*Pose landmark coordinates*
============
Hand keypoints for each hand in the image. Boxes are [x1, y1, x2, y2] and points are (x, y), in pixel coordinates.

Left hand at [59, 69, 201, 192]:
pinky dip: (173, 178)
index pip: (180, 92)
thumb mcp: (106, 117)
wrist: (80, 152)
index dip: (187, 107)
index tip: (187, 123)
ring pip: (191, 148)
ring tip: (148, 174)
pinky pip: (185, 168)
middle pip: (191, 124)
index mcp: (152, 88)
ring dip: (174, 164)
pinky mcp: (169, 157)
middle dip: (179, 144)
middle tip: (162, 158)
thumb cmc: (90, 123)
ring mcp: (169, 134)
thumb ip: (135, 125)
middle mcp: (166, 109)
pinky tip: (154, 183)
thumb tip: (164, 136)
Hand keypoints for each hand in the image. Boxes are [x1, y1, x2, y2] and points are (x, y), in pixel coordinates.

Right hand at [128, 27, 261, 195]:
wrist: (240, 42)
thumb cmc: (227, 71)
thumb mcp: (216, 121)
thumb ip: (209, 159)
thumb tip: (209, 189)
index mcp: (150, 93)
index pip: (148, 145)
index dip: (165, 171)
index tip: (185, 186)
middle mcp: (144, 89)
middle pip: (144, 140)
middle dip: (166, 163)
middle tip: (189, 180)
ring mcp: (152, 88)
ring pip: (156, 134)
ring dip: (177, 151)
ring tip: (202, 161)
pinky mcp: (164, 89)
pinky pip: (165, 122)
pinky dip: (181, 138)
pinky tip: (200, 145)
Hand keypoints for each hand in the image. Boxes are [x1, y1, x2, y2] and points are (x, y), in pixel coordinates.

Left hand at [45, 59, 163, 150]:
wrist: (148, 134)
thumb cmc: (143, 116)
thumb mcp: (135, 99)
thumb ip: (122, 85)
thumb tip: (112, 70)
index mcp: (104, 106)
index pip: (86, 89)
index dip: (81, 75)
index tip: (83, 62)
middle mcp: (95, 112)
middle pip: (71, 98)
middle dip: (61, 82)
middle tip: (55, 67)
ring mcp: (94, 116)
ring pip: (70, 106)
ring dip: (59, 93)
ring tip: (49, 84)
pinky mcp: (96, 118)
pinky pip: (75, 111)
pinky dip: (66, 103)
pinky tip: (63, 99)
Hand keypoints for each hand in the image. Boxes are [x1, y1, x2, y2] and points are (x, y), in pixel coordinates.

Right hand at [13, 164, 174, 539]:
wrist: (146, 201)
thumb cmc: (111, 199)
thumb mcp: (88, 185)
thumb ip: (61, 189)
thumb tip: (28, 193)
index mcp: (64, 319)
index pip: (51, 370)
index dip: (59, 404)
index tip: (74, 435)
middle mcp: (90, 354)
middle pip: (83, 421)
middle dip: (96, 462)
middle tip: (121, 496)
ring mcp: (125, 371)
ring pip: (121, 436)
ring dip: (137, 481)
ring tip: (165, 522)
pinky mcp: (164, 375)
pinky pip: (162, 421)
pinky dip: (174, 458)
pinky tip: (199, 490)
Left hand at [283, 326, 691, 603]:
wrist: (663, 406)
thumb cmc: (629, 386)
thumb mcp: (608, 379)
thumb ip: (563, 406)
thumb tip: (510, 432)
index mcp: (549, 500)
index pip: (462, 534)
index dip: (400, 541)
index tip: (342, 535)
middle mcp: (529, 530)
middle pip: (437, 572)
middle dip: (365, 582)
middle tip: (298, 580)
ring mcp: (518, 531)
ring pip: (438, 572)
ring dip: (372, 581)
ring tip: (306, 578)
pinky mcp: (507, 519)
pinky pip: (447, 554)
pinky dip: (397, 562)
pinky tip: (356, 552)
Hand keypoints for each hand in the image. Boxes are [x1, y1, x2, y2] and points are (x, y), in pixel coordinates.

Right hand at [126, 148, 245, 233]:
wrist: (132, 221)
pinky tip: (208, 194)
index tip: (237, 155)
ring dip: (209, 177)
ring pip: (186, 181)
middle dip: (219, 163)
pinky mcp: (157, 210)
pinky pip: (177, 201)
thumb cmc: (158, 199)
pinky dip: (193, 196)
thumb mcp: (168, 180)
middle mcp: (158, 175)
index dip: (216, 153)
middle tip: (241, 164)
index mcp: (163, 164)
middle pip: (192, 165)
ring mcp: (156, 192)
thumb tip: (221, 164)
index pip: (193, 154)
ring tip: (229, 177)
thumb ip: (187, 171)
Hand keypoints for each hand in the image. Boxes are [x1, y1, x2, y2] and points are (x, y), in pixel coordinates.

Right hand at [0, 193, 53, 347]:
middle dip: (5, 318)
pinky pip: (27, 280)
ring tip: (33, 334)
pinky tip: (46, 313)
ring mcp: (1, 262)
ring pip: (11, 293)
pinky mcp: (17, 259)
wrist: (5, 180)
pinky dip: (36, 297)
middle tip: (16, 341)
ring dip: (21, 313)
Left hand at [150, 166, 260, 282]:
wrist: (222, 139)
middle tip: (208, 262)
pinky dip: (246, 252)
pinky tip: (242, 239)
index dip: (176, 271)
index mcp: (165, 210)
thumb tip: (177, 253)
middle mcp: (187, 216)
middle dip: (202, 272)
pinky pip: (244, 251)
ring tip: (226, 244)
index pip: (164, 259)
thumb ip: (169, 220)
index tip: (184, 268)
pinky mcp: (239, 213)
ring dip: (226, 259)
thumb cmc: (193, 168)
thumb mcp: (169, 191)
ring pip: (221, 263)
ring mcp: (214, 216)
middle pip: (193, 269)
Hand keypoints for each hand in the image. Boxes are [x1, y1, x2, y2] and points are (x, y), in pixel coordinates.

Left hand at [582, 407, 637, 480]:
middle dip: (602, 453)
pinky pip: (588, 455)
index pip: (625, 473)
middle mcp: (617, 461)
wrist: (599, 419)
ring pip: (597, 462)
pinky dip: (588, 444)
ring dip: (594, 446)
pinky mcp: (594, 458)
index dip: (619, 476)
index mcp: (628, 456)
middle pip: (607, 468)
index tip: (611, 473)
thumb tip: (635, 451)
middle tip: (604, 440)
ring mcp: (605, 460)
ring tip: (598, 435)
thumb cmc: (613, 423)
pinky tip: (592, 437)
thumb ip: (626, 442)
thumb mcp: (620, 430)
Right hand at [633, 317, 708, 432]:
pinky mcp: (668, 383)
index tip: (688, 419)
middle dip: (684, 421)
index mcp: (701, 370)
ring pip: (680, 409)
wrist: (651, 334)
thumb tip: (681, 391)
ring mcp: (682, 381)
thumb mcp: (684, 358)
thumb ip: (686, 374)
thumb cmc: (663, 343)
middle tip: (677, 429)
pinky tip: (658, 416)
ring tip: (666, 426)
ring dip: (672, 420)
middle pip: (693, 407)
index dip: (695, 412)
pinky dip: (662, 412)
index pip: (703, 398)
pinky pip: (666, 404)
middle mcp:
============
*WORK TO COMPLETE*
When you copy the data, keep every line word for word.

*RESULT OF THE EXERCISE*
Hand keypoints for each hand in the image. Boxes are [x1, y1, x2, y2] and points are (x, y), in pixel coordinates.

Left hand at [59, 69, 201, 192]:
pinky dip: (173, 178)
index pip: (180, 92)
thumb mcp: (106, 117)
wrist: (80, 152)
index dip: (187, 107)
index tip: (187, 123)
ring pip: (191, 148)
ring tip: (148, 174)
pinky pip: (185, 168)
middle pip: (191, 124)
index mcp: (152, 88)
ring dip: (174, 164)
pinky mcp: (169, 157)
middle dip: (179, 144)
middle tip: (162, 158)
thumb cmc: (90, 123)
ring mcp: (169, 134)
thumb ip: (135, 125)
middle mcp: (166, 109)
pinky tip: (154, 183)
thumb tip: (164, 136)
Hand keypoints for each hand in the image. Boxes are [x1, y1, x2, y2] and points are (x, y), in pixel coordinates.

Right hand at [128, 27, 261, 195]:
wrist: (240, 42)
thumb cmc: (227, 71)
thumb mcp: (216, 121)
thumb ip: (209, 159)
thumb tip: (209, 189)
index mcp: (150, 93)
index pip: (148, 145)
index dip: (165, 171)
index tip: (185, 186)
middle mcp: (144, 89)
middle pip: (144, 140)
middle dip: (166, 163)
middle tip: (189, 180)
ring mcp: (152, 88)
ring pip: (156, 134)
ring dip: (177, 151)
ring tip: (202, 161)
pinky mcp: (164, 89)
pinky pip: (165, 122)
pinky dip: (181, 138)
pinky tip: (200, 145)
Hand keypoints for each hand in the image. Boxes are [x1, y1, x2, y2] and points are (x, y), in pixel coordinates.

Left hand at [45, 59, 163, 150]:
wrist: (148, 134)
thumb cmc: (143, 116)
thumb mcp: (135, 99)
thumb ip: (122, 85)
thumb tip: (112, 70)
index mcp: (104, 106)
index pip: (86, 89)
index dip: (81, 75)
index tip: (83, 62)
middle mcp: (95, 112)
middle pip: (71, 98)
middle dip: (61, 82)
middle tip: (55, 67)
ring mcp: (94, 116)
ring pip: (70, 106)
ring dip: (59, 93)
ring tip: (49, 84)
pinky mcp: (96, 118)
pinky pip: (75, 111)
pinky dip: (66, 103)
pinky tip: (63, 99)
Hand keypoints for each hand in the image. Boxes are [x1, y1, x2, y2] and points are (x, y), in pixel coordinates.

Right hand at [13, 164, 174, 539]:
wrist: (146, 201)
thumb cmc: (111, 199)
thumb mcp: (88, 185)
thumb ip: (61, 189)
thumb tip: (28, 193)
index mcp: (64, 319)
index pip: (51, 370)
index dip: (59, 404)
index tip: (74, 435)
middle mcp: (90, 354)
middle pip: (83, 421)
middle dip: (96, 462)
middle tip: (121, 496)
ring mcp: (125, 371)
ring pip: (121, 436)
ring dip: (137, 481)
ring tip: (165, 522)
pinky mcp: (164, 375)
pinky pip: (162, 421)
pinky dip: (174, 458)
pinky tip: (199, 490)
Left hand at [283, 326, 691, 603]:
wrist: (663, 406)
thumb cmc: (629, 386)
thumb mcp: (608, 379)
thumb ip: (563, 406)
thumb tip: (510, 432)
index mcp: (549, 500)
index pip: (462, 534)
index dip: (400, 541)
index tip: (342, 535)
middle mcp: (529, 530)
middle pip: (437, 572)
middle dip: (365, 582)
middle tip: (298, 580)
ring mcp: (518, 531)
ring pip: (438, 572)
ring dip: (372, 581)
ring tip: (306, 578)
pinky mcp: (507, 519)
pinky pip: (447, 554)
pinky dip: (397, 562)
pinky tip: (356, 552)
Hand keypoints for each hand in the image. Boxes are [x1, y1, x2, y2] and points are (x, y), in pixel coordinates.

Right hand at [126, 148, 245, 233]:
wrist: (132, 221)
pinky tip: (208, 194)
index tip: (237, 155)
ring dip: (209, 177)
ring pip: (186, 181)
middle dip: (219, 163)
pinky mcp: (157, 210)
pinky pip: (177, 201)
thumb cmc: (158, 199)
pinky dip: (193, 196)
thumb mcp: (168, 180)
middle mcp: (158, 175)
index dip: (216, 153)
middle tip: (241, 164)
index mcp: (163, 164)
middle pip: (192, 165)
ring mcp: (156, 192)
thumb tip: (221, 164)
index pip: (193, 154)
ring tip: (229, 177)
thumb ip: (187, 171)
Hand keypoints for each hand in the image. Boxes are [x1, y1, x2, y2] and points are (x, y), in pixel coordinates.

Right hand at [0, 193, 53, 347]:
middle dip: (5, 318)
pinky pip: (27, 280)
ring tip: (33, 334)
pinky tip: (46, 313)
ring mcp: (1, 262)
ring pip: (11, 293)
pinky mcp: (17, 259)
wrist: (5, 180)
pinky dip: (36, 297)
middle tip: (16, 341)
ring dip: (21, 313)
Left hand at [150, 166, 260, 282]:
wrist: (222, 139)
middle tip: (208, 262)
pinky dip: (246, 252)
pinky tip: (242, 239)
index dip: (176, 271)
index mcp: (165, 210)
thumb tip: (177, 253)
middle mcp: (187, 216)
middle dip: (202, 272)
pinky pip: (244, 251)
ring tip: (226, 244)
index pip: (164, 259)
thumb ip: (169, 220)
index tip: (184, 268)
pinky mcp: (239, 213)
ring dip: (226, 259)
thumb cmc: (193, 168)
thumb mcp: (169, 191)
ring pip: (221, 263)
ring mcp: (214, 216)
middle pip: (193, 269)
Hand keypoints for each hand in the image. Boxes are [x1, y1, x2, y2] and points are (x, y), in pixel coordinates.

Left hand at [582, 407, 637, 480]:
middle dip: (602, 453)
pinky pip: (588, 455)
index pip: (625, 473)
middle mcp: (617, 461)
wrist: (599, 419)
ring pip: (597, 462)
pinky dip: (588, 444)
ring dip: (594, 446)
pinky mcp: (594, 458)
index dip: (619, 476)
index mcp: (628, 456)
middle pip: (607, 468)
index tip: (611, 473)
thumb tip: (635, 451)
middle tip: (604, 440)
ring mcp: (605, 460)
ring tip: (598, 435)
thumb cmc: (613, 423)
pinky tip: (592, 437)
thumb ip: (626, 442)
thumb mcp: (620, 430)
Right hand at [633, 317, 708, 432]:
pinky mcp: (668, 383)
index tip: (688, 419)
middle dip: (684, 421)
index mcp: (701, 370)
ring pip: (680, 409)
wrist: (651, 334)
thumb tip: (681, 391)
ring mcp: (682, 381)
thumb mcp: (684, 358)
thumb ip: (686, 374)
thumb cmc: (663, 343)
middle tip: (677, 429)
pinky tip: (658, 416)
ring tip: (666, 426)
ring dip: (672, 420)
middle pip: (693, 407)
index dip: (695, 412)
pinky dip: (662, 412)
index pip: (703, 398)
pinky pip: (666, 404)
middle mcp:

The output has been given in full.